The use of anisotropic material models in the structural simulation of fiber-reinforced plastics is state of the art today. The errors regarding stiffness and strength are too large if the direction-dependent material behavior due to the fiber orientations is ignored.
The creation of anisotropic material models for the structural simulation of plastic components requires an iterative calibration process in which results from specimen production (injection molding) and material testing (tensile tests) are compared with corresponding simulation results (filling and structural simulation).
This procedure requires considerable know-how from the user and generates significant costs. The aim of the current project is to replace the currently required simulation programs with suitable AI models and thus to provide the user with a fully encapsulated and automated tool for creating and validating anisotropic material models.

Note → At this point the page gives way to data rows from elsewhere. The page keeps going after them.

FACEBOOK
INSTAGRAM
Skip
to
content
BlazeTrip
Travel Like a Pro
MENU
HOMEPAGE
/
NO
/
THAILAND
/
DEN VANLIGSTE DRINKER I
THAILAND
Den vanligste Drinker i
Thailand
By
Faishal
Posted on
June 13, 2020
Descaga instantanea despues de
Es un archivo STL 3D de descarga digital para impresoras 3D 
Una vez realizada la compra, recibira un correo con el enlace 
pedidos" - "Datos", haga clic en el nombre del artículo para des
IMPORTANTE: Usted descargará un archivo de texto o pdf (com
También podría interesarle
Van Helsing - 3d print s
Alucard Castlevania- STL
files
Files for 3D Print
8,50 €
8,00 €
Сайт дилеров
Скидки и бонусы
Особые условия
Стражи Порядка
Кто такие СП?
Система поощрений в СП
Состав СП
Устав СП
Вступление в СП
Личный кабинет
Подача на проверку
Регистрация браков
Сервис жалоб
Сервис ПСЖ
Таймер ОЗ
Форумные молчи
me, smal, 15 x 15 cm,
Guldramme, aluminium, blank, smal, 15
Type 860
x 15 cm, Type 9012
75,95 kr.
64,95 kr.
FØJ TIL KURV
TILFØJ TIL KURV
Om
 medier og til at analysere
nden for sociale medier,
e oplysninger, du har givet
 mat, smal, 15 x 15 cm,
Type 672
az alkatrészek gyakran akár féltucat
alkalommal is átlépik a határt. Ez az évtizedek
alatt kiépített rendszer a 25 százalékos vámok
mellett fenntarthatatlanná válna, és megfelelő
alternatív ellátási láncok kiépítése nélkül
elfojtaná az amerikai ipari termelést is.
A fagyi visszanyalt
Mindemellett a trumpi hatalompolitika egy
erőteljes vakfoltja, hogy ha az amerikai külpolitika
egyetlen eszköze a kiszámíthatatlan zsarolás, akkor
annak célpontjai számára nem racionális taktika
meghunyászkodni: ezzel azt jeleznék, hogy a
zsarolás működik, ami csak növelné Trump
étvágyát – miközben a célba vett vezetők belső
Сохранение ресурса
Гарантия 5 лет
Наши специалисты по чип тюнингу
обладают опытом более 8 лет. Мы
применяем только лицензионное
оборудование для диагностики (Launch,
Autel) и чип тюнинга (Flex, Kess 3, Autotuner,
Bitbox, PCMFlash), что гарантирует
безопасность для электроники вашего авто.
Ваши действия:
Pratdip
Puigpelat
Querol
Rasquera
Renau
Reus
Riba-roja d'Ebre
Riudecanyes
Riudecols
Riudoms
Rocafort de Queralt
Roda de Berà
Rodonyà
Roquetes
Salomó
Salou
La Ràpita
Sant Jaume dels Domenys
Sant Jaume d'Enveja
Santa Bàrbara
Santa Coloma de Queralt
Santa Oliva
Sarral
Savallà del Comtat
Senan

Using simulation results from filling and structural simulations for different materials, two AI models will be developed and trained to predict both the local fiber orientations in injection molded specimens and the mechanical behavior of these specimens in tensile tests. The prediction quality of the AI models will be validated using practical measured data and additional simulations. The substitution of numerical FEM solvers by AI models is possible here because the geometry and boundary conditions of the specimens considered vary only slightly.
The project results are to be incorporated into commercial software (MatScape) in the form of an additional module which will considerably simplify the use of holistic simulation or even make it possible in the first place and thus contribute to more effective utilization of the material potential.